The shape of the first temple font in Nauvoo is oval, which is possibly a reference to the Vesica Piscis (or Mandorla). This shape was important to early Christianity because of its inference of the fish, the whale that Jonah was "reborn" from, and the vulva. Since we are reborn from the font (see Jesus conversation with Nicodemus) this is perhaps the most relevant shape that a temple font can take.

Anonymous said...

I've been to the Manti and Salt Lake Temple. The Manti has the murals on the walls and is really pretty,and gold/bronze oxen.I liked the Salt lake Temple because the font has the opening and the exit as two separate things. But I have to say the Manti is my favorite.

Anonymous said...

I'm curious about the golden oxen in the SL Temple. Are they gold plated? And the font bowl also?

I have a book of the SL Temple in which they appear luxuriously golden, and years ago I did baptisms for the dead in the SL temple, but I don't remember!
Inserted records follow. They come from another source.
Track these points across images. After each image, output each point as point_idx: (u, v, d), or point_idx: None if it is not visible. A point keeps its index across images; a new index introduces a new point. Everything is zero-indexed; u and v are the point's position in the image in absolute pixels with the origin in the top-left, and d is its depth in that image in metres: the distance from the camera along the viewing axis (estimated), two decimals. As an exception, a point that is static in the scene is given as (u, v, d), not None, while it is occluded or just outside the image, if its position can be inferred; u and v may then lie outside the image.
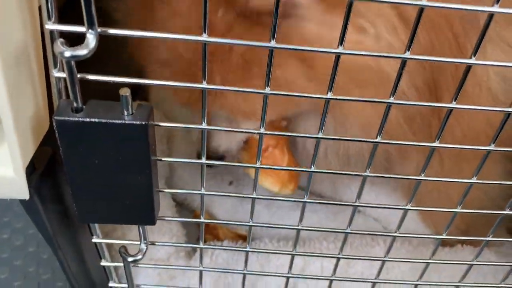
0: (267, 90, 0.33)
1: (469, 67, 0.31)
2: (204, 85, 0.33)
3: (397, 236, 0.44)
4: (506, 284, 0.51)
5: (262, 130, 0.36)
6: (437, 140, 0.36)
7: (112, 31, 0.30)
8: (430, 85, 0.49)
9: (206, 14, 0.29)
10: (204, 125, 0.35)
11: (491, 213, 0.43)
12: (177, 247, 0.59)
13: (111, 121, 0.32)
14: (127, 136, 0.33)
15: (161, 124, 0.35)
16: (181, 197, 0.74)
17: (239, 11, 0.45)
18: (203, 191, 0.41)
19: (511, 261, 0.61)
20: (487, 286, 0.51)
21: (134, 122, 0.32)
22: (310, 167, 0.38)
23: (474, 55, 0.30)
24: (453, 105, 0.33)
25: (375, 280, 0.48)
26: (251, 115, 0.51)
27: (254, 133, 0.36)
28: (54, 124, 0.32)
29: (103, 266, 0.48)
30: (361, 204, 0.41)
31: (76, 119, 0.32)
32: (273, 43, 0.30)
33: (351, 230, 0.43)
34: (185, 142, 0.77)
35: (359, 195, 0.40)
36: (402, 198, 0.70)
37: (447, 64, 0.49)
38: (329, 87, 0.32)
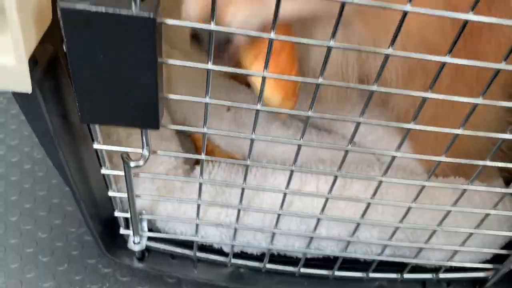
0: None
1: None
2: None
3: (394, 155, 0.45)
4: (495, 211, 0.52)
5: (272, 35, 0.35)
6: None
7: None
8: None
9: None
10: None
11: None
12: (176, 164, 0.59)
13: (117, 12, 0.31)
14: (133, 30, 0.32)
15: (169, 22, 0.34)
16: (178, 120, 0.73)
17: None
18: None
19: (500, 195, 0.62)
20: (476, 212, 0.53)
21: (141, 15, 0.31)
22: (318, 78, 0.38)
23: None
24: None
25: (370, 200, 0.49)
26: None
27: (265, 36, 0.35)
28: (59, 12, 0.31)
29: (103, 175, 0.49)
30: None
31: (82, 7, 0.31)
32: None
33: (351, 147, 0.44)
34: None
35: (363, 111, 0.40)
36: (397, 130, 0.70)
37: None
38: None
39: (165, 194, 0.57)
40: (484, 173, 0.48)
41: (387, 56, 0.35)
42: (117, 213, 0.53)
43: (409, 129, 0.42)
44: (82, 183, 0.48)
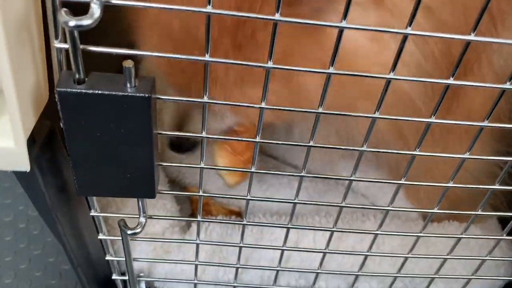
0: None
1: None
2: (207, 58, 0.33)
3: (390, 210, 0.46)
4: (492, 257, 0.53)
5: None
6: (433, 115, 0.37)
7: (116, 1, 0.29)
8: None
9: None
10: (206, 99, 0.36)
11: (481, 187, 0.44)
12: (172, 222, 0.60)
13: (114, 93, 0.32)
14: (129, 108, 0.33)
15: (163, 97, 0.35)
16: (173, 174, 0.74)
17: None
18: (202, 165, 0.41)
19: (495, 235, 0.63)
20: (473, 259, 0.53)
21: (137, 95, 0.32)
22: (309, 142, 0.39)
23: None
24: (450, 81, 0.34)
25: (367, 253, 0.50)
26: (242, 113, 0.52)
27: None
28: (56, 95, 0.32)
29: (100, 240, 0.49)
30: (357, 179, 0.42)
31: (79, 90, 0.32)
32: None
33: (345, 204, 0.44)
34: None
35: (355, 170, 0.41)
36: (387, 175, 0.71)
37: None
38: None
39: (162, 253, 0.57)
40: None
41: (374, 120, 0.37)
42: (115, 276, 0.53)
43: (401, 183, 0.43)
44: (79, 249, 0.48)
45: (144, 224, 0.43)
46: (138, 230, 0.42)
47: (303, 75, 0.47)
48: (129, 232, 0.42)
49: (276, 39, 0.31)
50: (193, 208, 0.70)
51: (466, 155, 0.41)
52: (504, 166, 0.43)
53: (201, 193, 0.44)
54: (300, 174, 0.42)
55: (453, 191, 0.47)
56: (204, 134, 0.38)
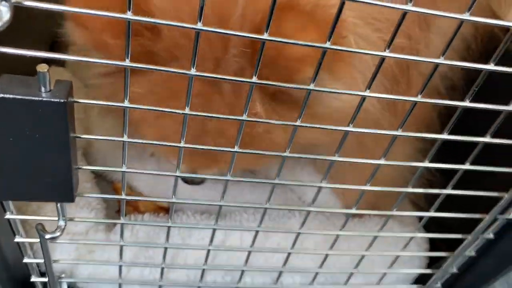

Do you know what they are covered with?

cdiddy said...
This comment has been removed by the author.
cdiddy said...

My Grandfather sculpted the oxen for the Idaho Falls Temple. I have several pictures of my Grandfather working on the this Font and there are no Gargoyles in any of the pictures.
As a side note, my Grandfather sculpted several Baptismal Fonts for the Church and the Oxen for the Idaho Falls were his favorite.

Scott said...

The Salt Lake Temple baptismal font has bronze colored oxen with gold paint on the horns, hooves, and I think eyes. It is just a gold paint and probably contains little if any actual gold. The bowl in painted white and the inner part of the font is stainless steel. I think I know the photo you are referencing and it is a black and what photo that has been colorized and so it doesn't match the actual font.

Anonymous said...
This comment has been removed by a blog administrator.
Scott said...

I am removing the post from Anonymous. It is untrue (you can see photos of the Holy of Holies in my post on it) and had insinuations that were clearly false. Also, all caps implies that you are yelling, which is not in keeping with civil nature of this blog. The Holy of Holies is a room where the prophet may go to pray to God the Father and his son Jesus Christ and where they may appear to him.

Janice said...

Janice says:
The oxen in the Cardston Alberta Temple font were sculpted by Torleif Knaphus who later sculpted the oxen for the Idaho Falls Temple. So, Scott, other fonts have stylized oxen. I have a source who quotes Torleif as stating that "My all-time favorite font creation is at the Cardston Temple." He also worked on the fonts and oxen in Laie, Hawaii; Mesa, Arizona; and Oakland, California. What an amazing sculptor!

Anonymous said...

I recently heard the Nauvoo font was large to accommodate 3 simultaneous baptisms. Comments?

Anonymous said...

I have a couple of comments: First, the Oquirrh Mountain baptistry is very unique. It is surrounded by glass walls, which allows other patrons to see into the baptistry without disrupting the proceedings. Second, I visited the Atlanta temple a number of years ago and was told that the baptistry was originally towards the front of the temple, but not at a lower level due to encountering shallow bedrock. President Hinckley promised it would be rebuilt properly and it was several years later when the baptistry addition was made to the back of the temple. Third, regarding the way the oxen face, sometimes while it appears that they face 12 different directions, they are actually arranged in sets of three with the center one facing a cardinal direction and each ox to its side with its head slightly turned to face the same direction as the set.